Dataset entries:

↓

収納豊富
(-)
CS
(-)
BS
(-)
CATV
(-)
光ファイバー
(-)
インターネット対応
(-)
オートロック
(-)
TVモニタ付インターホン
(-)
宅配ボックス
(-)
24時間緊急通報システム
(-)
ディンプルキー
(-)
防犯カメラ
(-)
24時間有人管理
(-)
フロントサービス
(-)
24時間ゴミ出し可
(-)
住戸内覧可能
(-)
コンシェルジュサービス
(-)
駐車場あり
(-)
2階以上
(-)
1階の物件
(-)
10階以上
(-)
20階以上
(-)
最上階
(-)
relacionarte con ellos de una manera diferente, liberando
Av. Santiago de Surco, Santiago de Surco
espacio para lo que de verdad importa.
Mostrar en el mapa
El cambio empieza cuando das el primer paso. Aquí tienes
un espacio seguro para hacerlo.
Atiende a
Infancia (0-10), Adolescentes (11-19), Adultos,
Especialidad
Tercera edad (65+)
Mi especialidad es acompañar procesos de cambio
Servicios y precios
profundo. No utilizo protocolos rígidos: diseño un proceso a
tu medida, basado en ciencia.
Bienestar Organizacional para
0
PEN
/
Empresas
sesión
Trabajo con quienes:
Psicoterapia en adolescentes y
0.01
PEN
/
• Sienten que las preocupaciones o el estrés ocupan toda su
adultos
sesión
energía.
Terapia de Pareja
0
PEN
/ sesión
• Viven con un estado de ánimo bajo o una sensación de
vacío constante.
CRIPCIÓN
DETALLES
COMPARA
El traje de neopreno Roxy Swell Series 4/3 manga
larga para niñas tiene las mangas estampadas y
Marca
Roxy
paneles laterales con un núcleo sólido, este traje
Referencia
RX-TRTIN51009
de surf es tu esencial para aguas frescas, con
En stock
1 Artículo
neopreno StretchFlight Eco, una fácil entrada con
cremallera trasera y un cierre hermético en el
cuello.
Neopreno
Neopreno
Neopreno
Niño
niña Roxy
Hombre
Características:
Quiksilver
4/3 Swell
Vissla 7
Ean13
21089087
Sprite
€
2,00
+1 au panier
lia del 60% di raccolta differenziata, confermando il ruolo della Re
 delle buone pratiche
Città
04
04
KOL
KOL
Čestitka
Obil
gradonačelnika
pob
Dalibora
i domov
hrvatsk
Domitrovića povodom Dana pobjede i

↑

### WHAT THIS TASK INVOLVES
Please write out every line of the data above, copying each one character for character.

### ANSWER BELOW
収納豊富
(-)
CS
(-)
BS
(-)
CATV
(-)
光ファイバー
(-)
インターネット対応
(-)
オートロック
(-)
TVモニタ付インターホン
(-)
宅配ボックス
(-)
24時間緊急通報システム
(-)
ディンプルキー
(-)
防犯カメラ
(-)
24時間有人管理
(-)
フロントサービス
(-)
24時間ゴミ出し可
(-)
住戸内覧可能
(-)
コンシェルジュサービス
(-)
駐車場あり
(-)
2階以上
(-)
1階の物件
(-)
10階以上
(-)
20階以上
(-)
最上階
(-)
relacionarte con ellos de una manera diferente, liberando
Av. Santiago de Surco, Santiago de Surco
espacio para lo que de verdad importa.
Mostrar en el mapa
El cambio empieza cuando das el primer paso. Aquí tienes
un espacio seguro para hacerlo.
Atiende a
Infancia (0-10), Adolescentes (11-19), Adultos,
Especialidad
Tercera edad (65+)
Mi especialidad es acompañar procesos de cambio
Servicios y precios
profundo. No utilizo protocolos rígidos: diseño un proceso a
tu medida, basado en ciencia.
Bienestar Organizacional para
0
PEN
/
Empresas
sesión
Trabajo con quienes:
Psicoterapia en adolescentes y
0.01
PEN
/
• Sienten que las preocupaciones o el estrés ocupan toda su
adultos
sesión
energía.
Terapia de Pareja
0
PEN
/ sesión
• Viven con un estado de ánimo bajo o una sensación de
vacío constante.
CRIPCIÓN
DETALLES
COMPARA
El traje de neopreno Roxy Swell Series 4/3 manga
larga para niñas tiene las mangas estampadas y
Marca
Roxy
paneles laterales con un núcleo sólido, este traje
Referencia
RX-TRTIN51009
de surf es tu esencial para aguas frescas, con
En stock
1 Artículo
neopreno StretchFlight Eco, una fácil entrada con
cremallera trasera y un cierre hermético en el
cuello.
Neopreno
Neopreno
Neopreno
Niño
niña Roxy
Hombre
Características:
Quiksilver
4/3 Swell
Vissla 7
Ean13
21089087
Sprite
€
2,00
+1 au panier
lia del 60% di raccolta differenziata, confermando il ruolo della Re
 delle buone pratiche
Città
04
04
KOL
KOL
Čestitka
Obil
gradonačelnika
pob
Dalibora
i domov
hrvatsk
Domitrovića povodom Dana pobjede i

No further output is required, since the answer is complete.